--- Task 1 ---
Copy the records again word for word, starting at their first line and stopping after the line that contains "title Pamiątki z duszą [441, 306, 1560, 556]".

--- Selected extract ---
☆ ☆ ☆ ☆ ☆
In the Polish border town of Przemysl, a refugee from Mykolaiv, 45-year-old Natalia Shabadash, described a rocket explosion just 500 meters (yards) from her home.

“It was very scary, that’s why we decided to leave our home,” she said, explaining that her husband, like many Ukrainian men, remained in the country.

The UNHCR reported Tuesday that 3.53 million people have left Ukraine, with Poland taking in the lion’s share — more than 2.1 million — followed by Romania with more than 540,000 and Moldova with more than 367,000. Slovakia and Hungary have also welcomed refugees.

The International Organization for Migration estimates that nearly 6.5 million people are also internally displaced within Ukraine, suggesting that some, if not most, might flee abroad if the war continues.

Many of those who cross into Poland choose to remain, but it is impossible to know the exact number. Poland’s Border Guard agency registers them on entry from Ukraine, but not if they move across the open borders of the European Union to Germany, France, Italy or any of the other countries where Ukrainians are heading.

It’s clear, however, that many opt to stay in Poland, close to their homeland in hopes of returning after the war and drawn by the linguistic and cultural similarities in the fellow Slavic nation. Large numbers of Ukrainians in recent days have registered their children in Polish schools or applied for a national ID number that will give them access to health care and other social services.
☆ ☆ ☆ ☆ ☆
--- Input rows ---
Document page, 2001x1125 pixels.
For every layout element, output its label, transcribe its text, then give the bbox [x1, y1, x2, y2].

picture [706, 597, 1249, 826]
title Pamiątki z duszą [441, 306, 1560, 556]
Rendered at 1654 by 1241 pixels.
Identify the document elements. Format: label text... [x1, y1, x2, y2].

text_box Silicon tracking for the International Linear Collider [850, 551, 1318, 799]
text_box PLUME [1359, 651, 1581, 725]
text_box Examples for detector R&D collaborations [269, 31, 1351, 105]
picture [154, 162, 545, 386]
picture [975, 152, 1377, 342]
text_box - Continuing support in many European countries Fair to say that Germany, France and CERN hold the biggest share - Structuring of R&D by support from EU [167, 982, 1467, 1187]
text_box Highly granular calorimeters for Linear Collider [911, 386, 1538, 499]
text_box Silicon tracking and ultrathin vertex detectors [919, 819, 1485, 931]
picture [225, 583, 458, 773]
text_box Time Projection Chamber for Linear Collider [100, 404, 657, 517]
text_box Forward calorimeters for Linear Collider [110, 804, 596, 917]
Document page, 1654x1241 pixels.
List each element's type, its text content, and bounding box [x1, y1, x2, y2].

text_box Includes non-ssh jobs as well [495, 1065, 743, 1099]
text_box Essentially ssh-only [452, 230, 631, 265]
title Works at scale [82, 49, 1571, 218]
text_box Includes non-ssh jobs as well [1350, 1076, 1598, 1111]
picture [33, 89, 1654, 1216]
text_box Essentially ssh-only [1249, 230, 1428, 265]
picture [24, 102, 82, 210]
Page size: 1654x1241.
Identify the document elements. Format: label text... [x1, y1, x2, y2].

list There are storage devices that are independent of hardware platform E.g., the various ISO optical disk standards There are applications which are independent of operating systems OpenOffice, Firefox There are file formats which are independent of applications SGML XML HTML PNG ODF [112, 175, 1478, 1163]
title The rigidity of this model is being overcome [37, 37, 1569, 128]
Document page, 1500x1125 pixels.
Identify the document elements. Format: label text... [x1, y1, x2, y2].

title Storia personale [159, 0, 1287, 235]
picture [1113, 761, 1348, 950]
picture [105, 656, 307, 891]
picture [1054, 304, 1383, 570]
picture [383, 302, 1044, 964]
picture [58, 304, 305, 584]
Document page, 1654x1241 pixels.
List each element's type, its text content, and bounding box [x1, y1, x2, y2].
☆ ☆ ☆ ☆ ☆
--- Task 2 ---
In the passage about Ukrainian refugees, how many people does the UNHCR report have left Ukraine?

--- Correct answer 1 ---
Document page, 2001x1125 pixels.
For every layout element, output its label, transcribe its text, then give the bbox [x1, y1, x2, y2].

picture [706, 597, 1249, 826]
title Pamiątki z duszą [441, 306, 1560, 556]

--- Correct answer 2 ---
3.53 million people.